Inconvenient though it may be, report pinning blame on Syrian opposition for chemical attack is likely true.
Why would anyone believe Seymour Hersh? True, he's the Pulitzer Prize-winning investigative reporter who broke the story of the massacre committed by US Army troops at My Lai in 1968 during the Vietnam War, and revealed the torture and sexual humiliation of Iraqi prisoners by US military police at Abu Ghraib prison in 2004. But he's getting old (77), and he's a freelancer, and he won't even disclose the name of his key informant.

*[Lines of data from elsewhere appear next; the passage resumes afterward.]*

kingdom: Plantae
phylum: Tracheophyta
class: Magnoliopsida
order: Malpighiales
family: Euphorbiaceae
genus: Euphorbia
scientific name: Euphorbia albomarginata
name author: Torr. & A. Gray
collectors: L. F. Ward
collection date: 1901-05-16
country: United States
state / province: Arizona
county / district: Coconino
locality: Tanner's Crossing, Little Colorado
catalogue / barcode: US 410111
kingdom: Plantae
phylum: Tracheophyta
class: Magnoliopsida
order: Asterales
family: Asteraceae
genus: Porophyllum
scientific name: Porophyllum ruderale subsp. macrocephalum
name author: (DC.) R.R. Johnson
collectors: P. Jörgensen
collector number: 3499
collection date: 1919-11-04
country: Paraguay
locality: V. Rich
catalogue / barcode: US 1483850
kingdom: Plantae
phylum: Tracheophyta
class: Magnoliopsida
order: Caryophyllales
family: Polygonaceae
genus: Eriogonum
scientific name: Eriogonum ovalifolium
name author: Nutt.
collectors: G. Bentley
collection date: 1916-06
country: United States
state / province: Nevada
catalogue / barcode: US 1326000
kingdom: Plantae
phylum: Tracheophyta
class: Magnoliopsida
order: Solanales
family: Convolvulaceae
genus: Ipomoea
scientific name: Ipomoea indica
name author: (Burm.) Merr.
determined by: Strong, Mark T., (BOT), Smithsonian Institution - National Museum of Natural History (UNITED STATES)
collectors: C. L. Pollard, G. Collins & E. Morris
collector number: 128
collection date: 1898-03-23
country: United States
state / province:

Whereas the US Government has hundreds of thousands of people working for it just gathering and analysing intelligence, and the American media are famed worldwide for their brave defence of the truth no matter what the cost. Besides, has the US Government ever lied to you in the past?
So we obviously should not give much credence to Hersh's most recent story. It alleges that the poison gas attack in Damascus last August that killed more than 1000 people, and almost triggered a massive US air attack on Syria, was not really carried out by Bashar al-Assad's tyrannical regime (which the US wants to overthrow).
It was, Hersh says, a false-flag operation carried out by the rebel al-Nusra Front with the purpose of triggering an American attack on Assad. If you can believe that, you would probably also believe his allegation that it was the Turkish Government, a US ally and Nato member, that gave the jihadi extremists of al-Nusra the chemicals to make sarin (nerve gas) and the training to carry out the mass attack in Damascus.